Paavo Järvi recently conducted the Staatskapelle Berlin, receiving a glowing review from the Berliner Zeitung. He returns in May to conduct the Berlin Philharmonic in three concerts concerts featuring Schumann’s Overture, Scherzo and Finale in E Major, Prokofiev’s Concerto No. 2 in G minor and Shostakovich’s Symphony No. 1 in F minor. The soloist is Yuja Wang.

“It really is a bit odd that Paavo Järvi’s name hasn’t been taken up at all in connection to Simon Rattle’s successor at the Philharmonic. The conductor has, until now, seldom appeared as a guest conductor with the orchestra and only as recently as two years ago was he re-invited to perform with them after a long gap. Perhaps Järvi comes across as too unpretentious, too musical; possibly because everything seems a little bit too easy to him. He sparks the public with reliable enthusiasm; and he has an extremely wide repertoire from almost all eras, which he serves with exceptionally good taste.”

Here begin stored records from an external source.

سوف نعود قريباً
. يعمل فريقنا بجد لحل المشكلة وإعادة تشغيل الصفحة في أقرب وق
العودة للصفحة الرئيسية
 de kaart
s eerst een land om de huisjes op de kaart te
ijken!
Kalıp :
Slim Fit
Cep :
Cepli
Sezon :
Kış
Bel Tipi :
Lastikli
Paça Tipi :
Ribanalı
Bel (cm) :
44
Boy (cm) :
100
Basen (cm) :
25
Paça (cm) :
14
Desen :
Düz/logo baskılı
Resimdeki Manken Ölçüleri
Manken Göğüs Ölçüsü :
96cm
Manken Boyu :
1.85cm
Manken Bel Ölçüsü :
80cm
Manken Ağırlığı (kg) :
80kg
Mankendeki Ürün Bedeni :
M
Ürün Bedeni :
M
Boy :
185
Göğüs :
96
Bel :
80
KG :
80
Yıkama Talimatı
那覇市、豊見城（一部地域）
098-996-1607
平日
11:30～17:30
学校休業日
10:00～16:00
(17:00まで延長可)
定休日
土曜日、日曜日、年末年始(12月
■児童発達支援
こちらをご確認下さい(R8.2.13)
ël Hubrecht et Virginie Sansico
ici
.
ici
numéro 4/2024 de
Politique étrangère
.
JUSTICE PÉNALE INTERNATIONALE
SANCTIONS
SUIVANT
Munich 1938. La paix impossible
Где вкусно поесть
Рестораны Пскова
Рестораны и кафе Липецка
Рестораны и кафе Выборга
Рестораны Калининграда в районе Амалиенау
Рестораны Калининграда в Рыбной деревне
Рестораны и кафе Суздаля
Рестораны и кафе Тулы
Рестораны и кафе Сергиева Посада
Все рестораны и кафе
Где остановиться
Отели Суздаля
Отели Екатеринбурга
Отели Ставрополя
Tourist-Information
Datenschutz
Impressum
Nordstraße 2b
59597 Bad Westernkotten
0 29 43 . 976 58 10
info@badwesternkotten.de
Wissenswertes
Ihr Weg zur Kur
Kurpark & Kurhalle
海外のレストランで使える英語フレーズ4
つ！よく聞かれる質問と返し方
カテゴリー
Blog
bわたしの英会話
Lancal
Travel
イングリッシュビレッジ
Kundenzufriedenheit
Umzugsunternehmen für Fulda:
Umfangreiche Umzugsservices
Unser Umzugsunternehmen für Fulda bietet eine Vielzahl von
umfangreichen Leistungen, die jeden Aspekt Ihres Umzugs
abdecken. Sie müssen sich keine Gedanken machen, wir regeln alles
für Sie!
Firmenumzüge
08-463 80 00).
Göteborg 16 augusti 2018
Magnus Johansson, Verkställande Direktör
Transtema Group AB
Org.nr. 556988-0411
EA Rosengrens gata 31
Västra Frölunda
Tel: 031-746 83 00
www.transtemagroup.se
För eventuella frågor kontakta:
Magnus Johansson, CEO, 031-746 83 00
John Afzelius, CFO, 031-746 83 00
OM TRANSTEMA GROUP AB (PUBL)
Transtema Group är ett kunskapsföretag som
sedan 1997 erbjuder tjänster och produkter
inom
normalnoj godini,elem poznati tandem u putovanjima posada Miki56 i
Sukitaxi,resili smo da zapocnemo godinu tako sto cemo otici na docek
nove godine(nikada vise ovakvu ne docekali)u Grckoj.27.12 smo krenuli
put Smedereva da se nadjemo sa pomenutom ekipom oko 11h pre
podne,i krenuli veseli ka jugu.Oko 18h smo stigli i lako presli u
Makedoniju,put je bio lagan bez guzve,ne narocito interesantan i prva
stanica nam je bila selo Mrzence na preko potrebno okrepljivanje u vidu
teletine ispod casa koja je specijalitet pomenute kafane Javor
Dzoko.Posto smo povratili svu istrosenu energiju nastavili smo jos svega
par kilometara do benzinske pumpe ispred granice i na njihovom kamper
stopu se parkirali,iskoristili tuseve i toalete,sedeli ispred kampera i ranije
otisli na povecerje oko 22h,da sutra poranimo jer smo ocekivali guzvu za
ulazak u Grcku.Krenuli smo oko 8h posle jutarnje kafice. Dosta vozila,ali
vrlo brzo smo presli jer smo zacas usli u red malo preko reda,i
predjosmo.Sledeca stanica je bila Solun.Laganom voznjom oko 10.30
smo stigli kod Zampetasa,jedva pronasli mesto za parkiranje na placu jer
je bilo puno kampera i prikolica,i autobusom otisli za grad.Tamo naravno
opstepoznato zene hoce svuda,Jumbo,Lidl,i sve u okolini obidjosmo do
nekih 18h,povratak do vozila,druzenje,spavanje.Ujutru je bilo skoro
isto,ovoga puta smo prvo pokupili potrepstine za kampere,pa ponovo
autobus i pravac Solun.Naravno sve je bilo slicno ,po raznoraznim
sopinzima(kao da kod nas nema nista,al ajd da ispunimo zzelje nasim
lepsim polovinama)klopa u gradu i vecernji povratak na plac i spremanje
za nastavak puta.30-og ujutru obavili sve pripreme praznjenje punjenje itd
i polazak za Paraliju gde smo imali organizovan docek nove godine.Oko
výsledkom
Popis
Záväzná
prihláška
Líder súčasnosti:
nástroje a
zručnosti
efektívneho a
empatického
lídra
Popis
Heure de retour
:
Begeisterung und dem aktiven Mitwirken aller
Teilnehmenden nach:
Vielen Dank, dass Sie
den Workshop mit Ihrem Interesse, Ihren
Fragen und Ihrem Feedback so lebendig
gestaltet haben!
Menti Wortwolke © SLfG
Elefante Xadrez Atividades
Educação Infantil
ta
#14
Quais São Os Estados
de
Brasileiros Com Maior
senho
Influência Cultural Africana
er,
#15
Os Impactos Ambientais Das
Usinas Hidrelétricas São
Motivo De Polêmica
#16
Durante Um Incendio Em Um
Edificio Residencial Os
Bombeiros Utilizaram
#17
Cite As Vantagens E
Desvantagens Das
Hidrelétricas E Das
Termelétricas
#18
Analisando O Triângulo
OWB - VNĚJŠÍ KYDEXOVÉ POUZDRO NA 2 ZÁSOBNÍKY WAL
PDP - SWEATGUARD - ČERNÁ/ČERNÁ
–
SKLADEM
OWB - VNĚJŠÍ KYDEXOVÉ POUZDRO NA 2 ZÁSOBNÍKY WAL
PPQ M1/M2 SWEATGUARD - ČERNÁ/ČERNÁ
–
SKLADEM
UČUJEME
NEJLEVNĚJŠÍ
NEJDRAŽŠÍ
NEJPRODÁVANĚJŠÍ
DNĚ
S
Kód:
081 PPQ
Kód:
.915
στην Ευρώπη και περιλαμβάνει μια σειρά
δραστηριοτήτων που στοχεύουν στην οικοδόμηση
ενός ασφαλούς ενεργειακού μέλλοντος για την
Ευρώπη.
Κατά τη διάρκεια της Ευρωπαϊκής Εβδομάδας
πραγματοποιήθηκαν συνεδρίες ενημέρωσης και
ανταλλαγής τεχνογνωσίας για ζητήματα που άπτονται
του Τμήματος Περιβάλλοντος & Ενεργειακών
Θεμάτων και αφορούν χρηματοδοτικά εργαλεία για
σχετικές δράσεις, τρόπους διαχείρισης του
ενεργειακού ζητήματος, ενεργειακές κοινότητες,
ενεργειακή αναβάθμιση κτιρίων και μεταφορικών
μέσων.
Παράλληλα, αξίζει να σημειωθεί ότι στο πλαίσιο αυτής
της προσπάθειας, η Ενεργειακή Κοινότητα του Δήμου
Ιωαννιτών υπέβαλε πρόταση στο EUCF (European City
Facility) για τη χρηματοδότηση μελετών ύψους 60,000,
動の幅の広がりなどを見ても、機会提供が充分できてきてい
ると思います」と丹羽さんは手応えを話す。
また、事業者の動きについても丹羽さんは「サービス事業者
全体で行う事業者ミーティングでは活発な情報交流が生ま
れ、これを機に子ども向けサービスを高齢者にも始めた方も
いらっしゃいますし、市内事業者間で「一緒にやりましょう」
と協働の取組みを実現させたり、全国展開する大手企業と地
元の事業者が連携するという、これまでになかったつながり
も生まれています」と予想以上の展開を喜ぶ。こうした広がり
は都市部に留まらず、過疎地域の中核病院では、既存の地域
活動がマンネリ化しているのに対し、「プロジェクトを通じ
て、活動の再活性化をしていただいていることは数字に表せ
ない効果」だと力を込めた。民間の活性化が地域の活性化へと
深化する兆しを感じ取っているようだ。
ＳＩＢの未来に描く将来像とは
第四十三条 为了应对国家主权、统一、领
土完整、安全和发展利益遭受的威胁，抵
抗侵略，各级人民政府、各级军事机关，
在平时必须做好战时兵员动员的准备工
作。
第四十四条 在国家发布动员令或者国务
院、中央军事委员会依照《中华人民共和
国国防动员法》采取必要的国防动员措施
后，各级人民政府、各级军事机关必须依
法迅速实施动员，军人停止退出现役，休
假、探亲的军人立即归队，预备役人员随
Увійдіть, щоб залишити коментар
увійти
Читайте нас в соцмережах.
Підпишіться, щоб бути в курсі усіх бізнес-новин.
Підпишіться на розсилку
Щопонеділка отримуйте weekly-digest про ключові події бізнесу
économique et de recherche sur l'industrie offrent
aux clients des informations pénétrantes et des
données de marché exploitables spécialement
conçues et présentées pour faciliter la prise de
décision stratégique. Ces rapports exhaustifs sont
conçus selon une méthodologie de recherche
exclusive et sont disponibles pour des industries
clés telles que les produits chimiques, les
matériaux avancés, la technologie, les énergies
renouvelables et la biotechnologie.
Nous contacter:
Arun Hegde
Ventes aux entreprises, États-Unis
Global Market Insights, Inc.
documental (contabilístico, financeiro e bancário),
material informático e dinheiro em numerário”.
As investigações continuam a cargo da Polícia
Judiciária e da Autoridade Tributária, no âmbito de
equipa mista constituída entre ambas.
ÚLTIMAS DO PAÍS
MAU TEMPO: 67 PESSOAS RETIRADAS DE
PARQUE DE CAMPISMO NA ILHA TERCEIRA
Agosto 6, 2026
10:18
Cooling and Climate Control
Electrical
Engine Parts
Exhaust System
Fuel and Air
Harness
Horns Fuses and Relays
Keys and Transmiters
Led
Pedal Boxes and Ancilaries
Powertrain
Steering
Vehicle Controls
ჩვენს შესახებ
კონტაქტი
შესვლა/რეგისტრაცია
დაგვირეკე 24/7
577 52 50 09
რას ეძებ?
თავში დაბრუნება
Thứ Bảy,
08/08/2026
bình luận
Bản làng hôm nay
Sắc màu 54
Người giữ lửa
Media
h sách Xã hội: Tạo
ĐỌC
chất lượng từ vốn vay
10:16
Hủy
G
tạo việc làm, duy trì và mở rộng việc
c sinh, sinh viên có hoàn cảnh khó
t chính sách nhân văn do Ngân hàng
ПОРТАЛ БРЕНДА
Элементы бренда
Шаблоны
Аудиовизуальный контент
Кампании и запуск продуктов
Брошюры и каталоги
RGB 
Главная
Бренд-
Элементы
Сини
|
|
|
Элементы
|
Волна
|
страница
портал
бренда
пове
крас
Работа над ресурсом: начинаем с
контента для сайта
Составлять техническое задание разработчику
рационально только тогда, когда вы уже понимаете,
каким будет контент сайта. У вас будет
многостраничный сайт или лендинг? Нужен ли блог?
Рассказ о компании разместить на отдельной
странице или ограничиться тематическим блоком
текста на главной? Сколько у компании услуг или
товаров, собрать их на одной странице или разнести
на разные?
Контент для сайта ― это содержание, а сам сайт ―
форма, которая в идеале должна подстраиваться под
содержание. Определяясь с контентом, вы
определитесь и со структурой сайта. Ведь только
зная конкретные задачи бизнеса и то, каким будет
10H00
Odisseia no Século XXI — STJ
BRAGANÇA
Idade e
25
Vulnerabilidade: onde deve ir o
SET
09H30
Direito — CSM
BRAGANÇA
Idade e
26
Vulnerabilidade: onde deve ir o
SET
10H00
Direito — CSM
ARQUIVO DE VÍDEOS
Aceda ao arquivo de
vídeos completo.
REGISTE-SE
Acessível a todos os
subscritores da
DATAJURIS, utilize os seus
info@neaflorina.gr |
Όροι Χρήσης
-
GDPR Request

“This is what was experienced at Monday’s wonderful concert in the Philharmonie with the Staatskapelle. Järvi’s clarity and the orchestra’s silkily soft sound – these complemented the evening beautifully … Mozart’s G Major Piano Concerto (with Maria Joao Pires as soloist) feather-lightly performed, with such noble, almost tender restraint like one hardly ever hears from this powerful ensemble … Opening the concert was Olivier Messiaens’ early orchestral work “Le Tombeau resplendissant” which the composer wrote in memory of the early death of his mother. A work, with which the conductor Paavo Järvi could prepare the Staatskapelle for what followed: the gentleness of the mystically glowing passages which recurred in the piano concerto and the uncharacteristically rough opening of the Messiaen which lead to Schumann’s Spring Symphony after the interval.

“In recent years Järvi has extensively worked on the Schumann Symphonies which he performed as a cycle with the Deutsche Kammerphilharmonie, of which he has been the director for 10 years: this familiarity with the score is felt in every note. Järvi conducts this first symphony resolutely as a work of joyous abandon. Hefty dialogues between the string groups, a lost dream in the slow movement, slapstick humour in the finale– with Paavo Järvi it all sounds so vibrant and colourful, that one looks back on September’s parlous Schumann – Brahms cycle and thinks: I would also really like to hear this with the Philharmonic.”